Said program terminates, signalling browser that it's done, and where it put the data.
Browser waits for that termination signal, picks up the data from the location, supplies it to whatever mechanism triggered the request (a file upload, or whatever).
Downloads are literally the same in reverse - the browser supplies the data and tells a local helper program "Ask the user where he wants this, and save it there for him".
The problem with modern browser is *not* that they can't be secured. It's that people are dumb and haven't learned the lessons of history. Isolate everything. Have minimal message-passing between contained modules. Don't let even one module get all the privileges. One module to determine users preferences. One module per tab to parse HTML and gather resources. One module per tab to render that content to a video memory area. One module to assemble that content on demand inside a UI (and the tab module doesn't even need to *know* whether it's visible or not!). One module to do file accesses for uploads. One for downloads. And don't let even a single tab be able to control/interface/message/even detect the presence of - any other tab.
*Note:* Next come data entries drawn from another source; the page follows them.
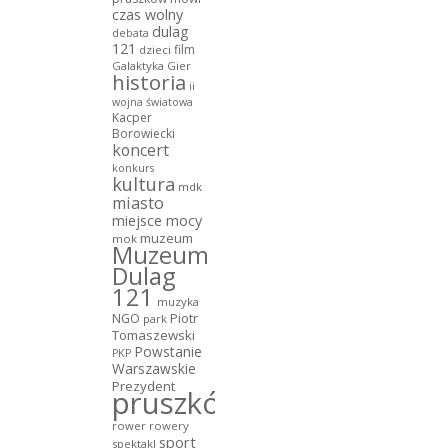
czas wolny
dulag
debata
121
film
dzieci
Galaktyka Gier
historia
ii
wojna światowa
Kacper
Borowiecki
koncert
konkurs
kultura
mdk
miasto
miejsce mocy
muzeum
mok
Muzeum
Dulag
121
muzyka
NGO
Piotr
park
Tomaszewski
Powstanie
PKP
Warszawskie
Prezydent
pruszków
rower
rowery
sport
spektakl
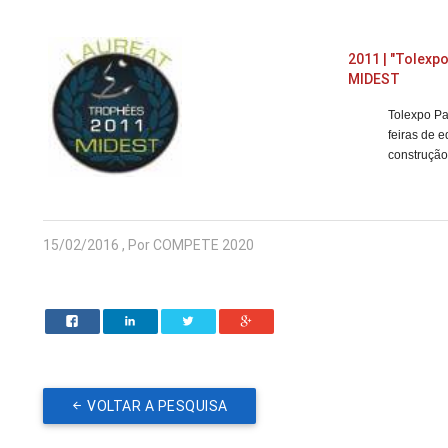
2011 | "Tolexpo
MIDEST
Tolexpo Pa
feiras de 
construção
15/02/2016 , Por COMPETE 2020
VOLTAR A PESQUISA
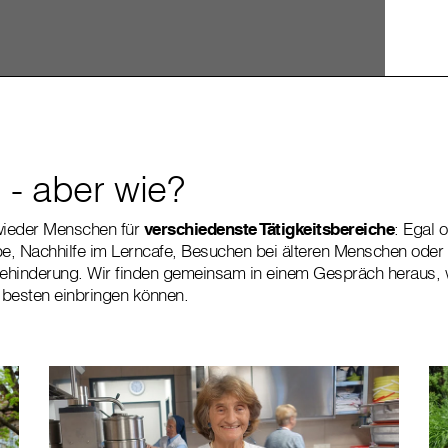
 - aber wie?
wieder Menschen für
verschiedenste Tätigkeitsbereiche
: Egal 
e, Nachhilfe im Lerncafe, Besuchen bei älteren Menschen ode
hinderung. Wir finden gemeinsam in einem Gespräch heraus, wi
 besten einbringen können.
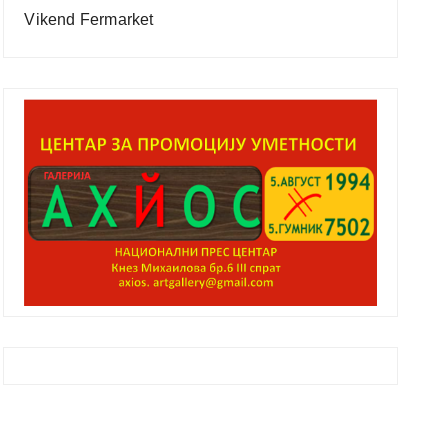
Vikend Fermarket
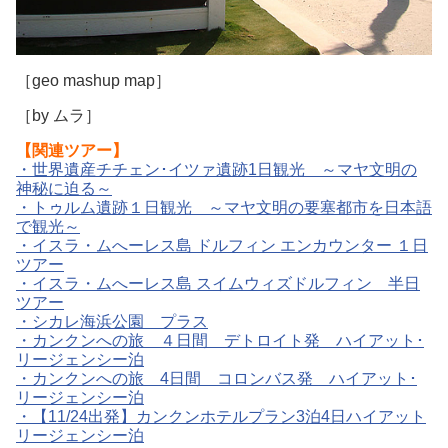
［geo mashup map］
［by ムラ］
【関連ツアー】
・世界遺産チチェン･イツァ遺跡1日観光 ～マヤ文明の
神秘に迫る～
・トゥルム遺跡１日観光 ～マヤ文明の要塞都市を日本語
で観光～
・イスラ・ムへーレス島 ドルフィン エンカウンター １日
ツアー
・イスラ・ムへーレス島 スイムウィズドルフィン 半日
ツアー
・シカレ海浜公園 プラス
・カンクンへの旅 ４日間 デトロイト発 ハイアット･
リージェンシー泊
・カンクンへの旅 4日間 コロンバス発 ハイアット･
リージェンシー泊
・【11/24出発】カンクンホテルプラン3泊4日ハイアット
リージェンシー泊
Break it down. Erect walls between them all. Strip permissions from everything back to the bare bones (uploads/downloads don't need to touch networking AT ALL, the UI module requests information from the settings module but never queries them directly, etc.). Then the chances of, say, a dodgy bookmark corrupting the browser's stack to provide full filesystem access to a tab on a related site, etc. are nil.
When you are designed the one, primary, major interface between a user, an OS and an untrusted third-party scripting language, you're an idiot to do it any other way at all. When a tab falls over, it falls over, and takes... nothing else with it. I can't tell you how often Chrome/Firefox browsers LOCK UP COMPLETELY because one tab goes a bit mad on the old Javascript. It just shouldn't be happening.
We should have learned this lesson by now. And especially after the "let's put the browser INSIDE the OS and let people poke all the internals!" of the Internet Explorer days.
I will happily take my browser rendering a fraction of second slower, over it ever making possible a remote compromise of my machine with just a single click from an unprivileged user.